Still the idea of dragging yourself to an exercise class when you are already feeling tired and low in energy can seem like an impossible task for any new mum, whether suffering PND or not! But past sufferers have learnt that partaking in exercise is far more productive than sitting on the couch tired and depressed.
“The motivation does not come when I am putting on my workout gear, nor does it come driving to the gym. The motivation starts when I am in the class enjoying some of the music. The major benefit I get is when the class is over and I am left with a real sense of achievement. Knowing that whilst I have had to push myself to attend, I have done something productive and worthwhile. This is what leaves me feeling 100 times better than I would have had I stayed at home. It’s this feeling that makes exercise such a positive tool in fighting depression.”

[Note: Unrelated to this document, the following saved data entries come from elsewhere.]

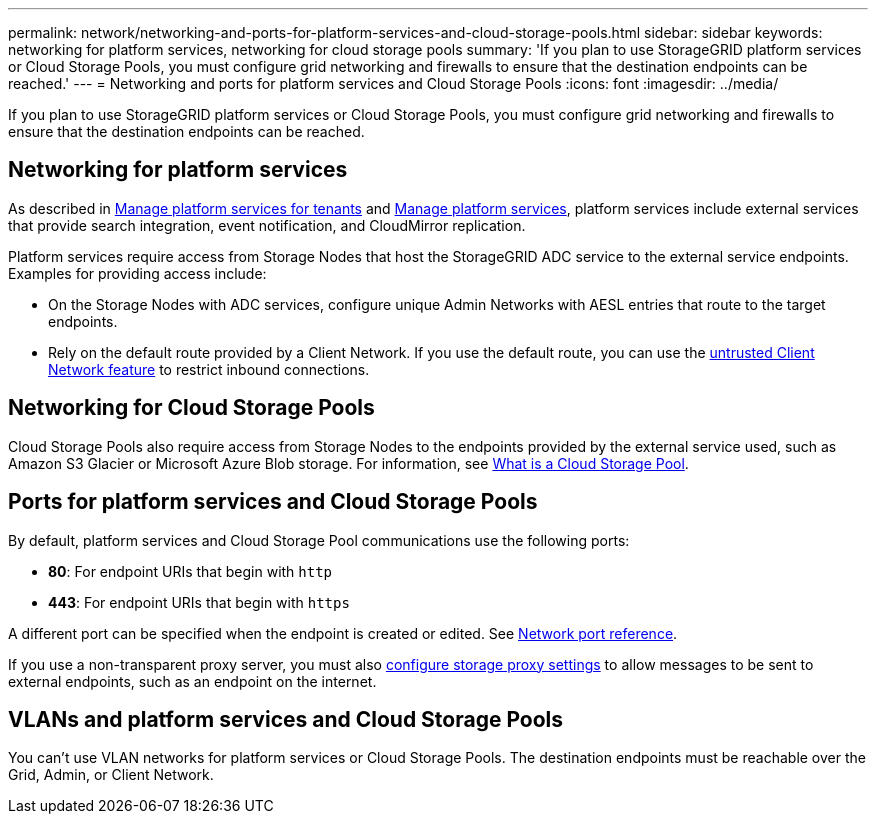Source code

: ---
permalink: network/networking-and-ports-for-platform-services-and-cloud-storage-pools.html
sidebar: sidebar
keywords: networking for platform services, networking for cloud storage pools
summary: 'If you plan to use StorageGRID platform services or Cloud Storage Pools, you must configure grid networking and firewalls to ensure that the destination endpoints can be reached.'
---
= Networking and ports for platform services and Cloud Storage Pools
:icons: font
:imagesdir: ../media/

[.lead]
If you plan to use StorageGRID platform services or Cloud Storage Pools, you must configure grid networking and firewalls to ensure that the destination endpoints can be reached. 

== Networking for platform services

As described in link:../admin/manage-platform-services-for-tenants.html[Manage platform services for tenants] and link:../tenant/what-platform-services-are.html[Manage platform services], platform services include external services that provide search integration, event notification, and CloudMirror replication.

Platform services require access from Storage Nodes that host the StorageGRID ADC service to the external service endpoints. Examples for providing access include:

* On the Storage Nodes with ADC services, configure unique Admin Networks with AESL entries that route to the target endpoints.
* Rely on the default route provided by a Client Network. If you use the default route, you can use the link:../admin/manage-firewall-controls.html[untrusted Client Network feature] to restrict inbound connections.

== Networking for Cloud Storage Pools

Cloud Storage Pools also require access from Storage Nodes to the endpoints provided by the external service used, such as Amazon S3 Glacier or Microsoft Azure Blob storage. For information, see link:../ilm/what-cloud-storage-pool-is.html[What is a Cloud Storage Pool].

== Ports for platform services and Cloud Storage Pools

By default, platform services and Cloud Storage Pool communications use the following ports:

* *80*: For endpoint URIs that begin with `http`
* *443*: For endpoint URIs that begin with `https`

A different port can be specified when the endpoint is created or edited. See link:network-port-reference.html[Network port reference].

If you use a non-transparent proxy server, you must also link:../admin/configuring-storage-proxy-settings.html[configure storage proxy settings] to allow messages to be sent to external endpoints, such as an endpoint on the internet. 

== VLANs and platform services and Cloud Storage Pools
You can't use VLAN networks for platform services or Cloud Storage Pools. The destination endpoints must be reachable over the Grid, Admin, or Client Network.
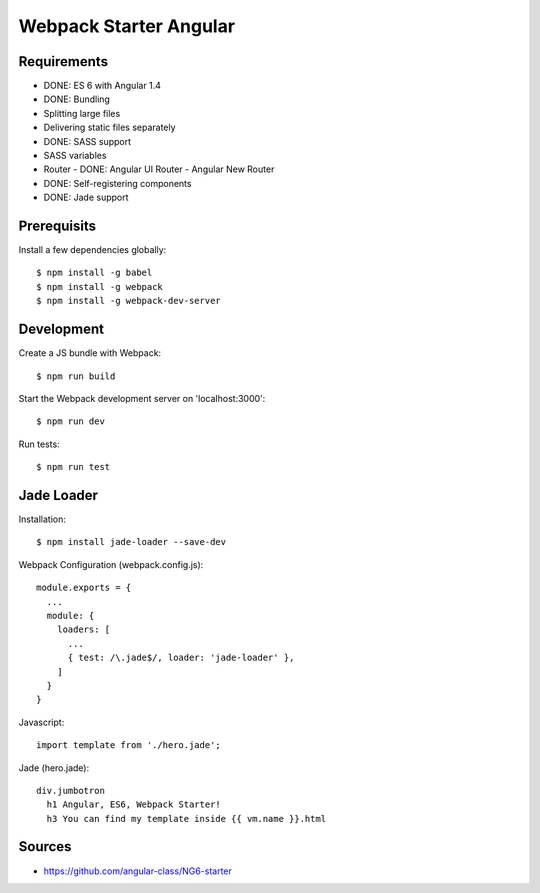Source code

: Webpack Starter Angular
=======================

Requirements
------------

- DONE: ES 6 with Angular 1.4
- DONE: Bundling
- Splitting large files
- Delivering static files separately
- DONE: SASS support
- SASS variables
- Router
  - DONE: Angular UI Router
  - Angular New Router
- DONE: Self-registering components
- DONE: Jade support


Prerequisits
------------

Install a few dependencies globally::

  $ npm install -g babel
  $ npm install -g webpack
  $ npm install -g webpack-dev-server


Development
-----------

Create a JS bundle with Webpack::

  $ npm run build

Start the Webpack development server on 'localhost:3000'::

  $ npm run dev

Run tests::

  $ npm run test


Jade Loader
-----------

Installation::

  $ npm install jade-loader --save-dev

Webpack Configuration (webpack.config.js)::

  module.exports = {
    ...
    module: {
      loaders: [
        ...
        { test: /\.jade$/, loader: 'jade-loader' },
      ]
    }
  }

Javascript::

  import template from './hero.jade';

Jade (hero.jade)::

  div.jumbotron
    h1 Angular, ES6, Webpack Starter!
    h3 You can find my template inside {{ vm.name }}.html


Sources
-------

- https://github.com/angular-class/NG6-starter
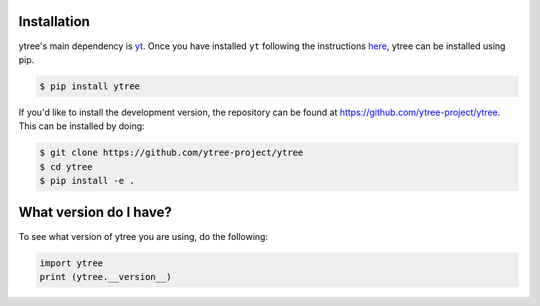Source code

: .. _installation:

Installation
============

ytree's main dependency is `yt <http://yt-project.org/>`_.  Once you
have installed ``yt`` following the instructions `here
<http://yt-project.org/#getyt>`__, ytree can be installed using pip.

.. code-block:: bash

    $ pip install ytree

If you'd like to install the development version, the repository can
be found at `<https://github.com/ytree-project/ytree>`__.  This can be
installed by doing:

.. code-block:: bash

   $ git clone https://github.com/ytree-project/ytree
   $ cd ytree
   $ pip install -e .

What version do I have?
=======================

To see what version of ytree you are using, do the following:

.. code-block:: python

   import ytree
   print (ytree.__version__)
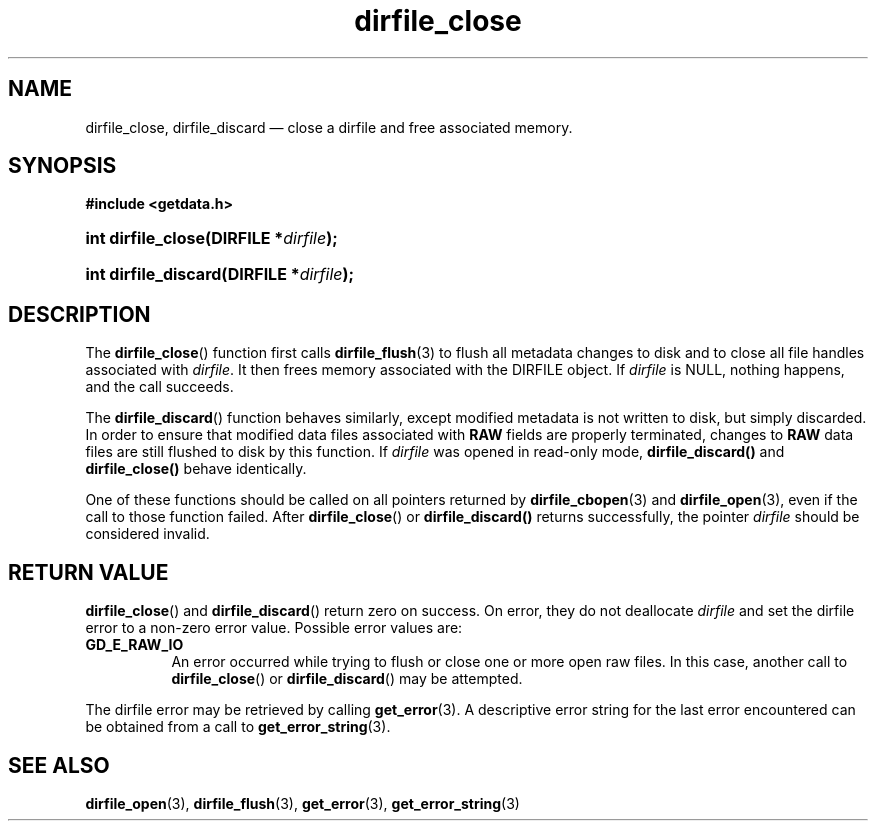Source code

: .\" dirfile_close.3.  The dirfile_close man page.
.\"
.\" (C) 2008, 2009 D. V. Wiebe
.\"
.\""""""""""""""""""""""""""""""""""""""""""""""""""""""""""""""""""""""""
.\"
.\" This file is part of the GetData project.
.\"
.\" Permission is granted to copy, distribute and/or modify this document
.\" under the terms of the GNU Free Documentation License, Version 1.2 or
.\" any later version published by the Free Software Foundation; with no
.\" Invariant Sections, with no Front-Cover Texts, and with no Back-Cover
.\" Texts.  A copy of the license is included in the `COPYING.DOC' file
.\" as part of this distribution.
.\"
.TH dirfile_close 3 "6 October 2009" "Version 0.6.0" "GETDATA"
.SH NAME
dirfile_close, dirfile_discard \(em close a dirfile and free associated memory.
.SH SYNOPSIS
.B #include <getdata.h>
.HP
.nh
.ad l
.BI "int dirfile_close(DIRFILE *" dirfile );
.HP
.BI "int dirfile_discard(DIRFILE *" dirfile );
.hy
.ad n
.SH DESCRIPTION
The
.BR dirfile_close ()
function first calls
.BR dirfile_flush (3)
to flush all metadata changes to disk and to close all file handles associated
with 
.IR dirfile .
It then frees memory associated with the DIRFILE object.  If
.I dirfile
is NULL, nothing happens, and the call succeeds.

The
.BR dirfile_discard ()
function behaves similarly, except modified metadata is not written to disk,
but simply discarded.  In order to ensure that modified data files associated
with
.B RAW
fields are properly terminated, changes to
.B RAW
data files are still flushed to disk by this function.  If
.I dirfile
was opened in read-only mode,
.BR dirfile_discard()
and
.BR dirfile_close()
behave identically.

One of these functions should be called on all pointers returned by
.BR dirfile_cbopen (3)
and
.BR dirfile_open (3),
even if the call to those function failed.  After
.BR dirfile_close ()
or
.BR dirfile_discard()
returns successfully, the pointer
.I dirfile
should be considered invalid.
.SH RETURN VALUE
.BR dirfile_close ()
and
.BR dirfile_discard ()
return zero on success.  On error, they do not deallocate
.I dirfile
and set the dirfile error to a non-zero error value.  Possible error values
are:
.TP 8
.B GD_E_RAW_IO
An error occurred while trying to flush or close one or more open raw files.
In this case, another call to
.BR dirfile_close ()
or
.BR dirfile_discard ()
may be attempted.
.P
The dirfile error may be retrieved by calling
.BR get_error (3).
A descriptive error string for the last error encountered can be obtained from
a call to
.BR get_error_string (3).
.SH SEE ALSO
.BR dirfile_open (3),
.BR dirfile_flush (3),
.BR get_error (3),
.BR get_error_string (3)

Removing themselves from the vicious cycle of depression, women choosing to exercise are taking an active role in their recovery. Able to socialise with other women and share experiences and difficulties, is far more beneficial than remaining isolated at home. Exercise also relaxes the body and can help women cope better with the physical and emotional demands of motherhood. The high expectations many women place on themselves to be the perfect mother can eat away at their already fragile psyche. Choosing to exercise in a group with many women both having experienced or currently experiencing the same issues is an uplifting positive experience.

It is important to note, although likely to improve social support for group participants, studies have shown the lack of structure inherent in self-organised programs tends to limit the effectiveness of postnatal exercise. Professionally facilitated programs however tend to be more effective. Helping participants improve their sense of wellbeing whether or not they suffer from PND.

To be effective, fitness improvement programmes should involve at least three moderately intense 30-40 minute exercise sessions per week, for a minimum of nine weeks. Attendance is likely to improve if the program is tailored to participants’ fitness levels, is convenient, and fun. A well-designed postnatal group exercise program has the potential to improve many aspects of a mother’s emotional, social and physical well-being.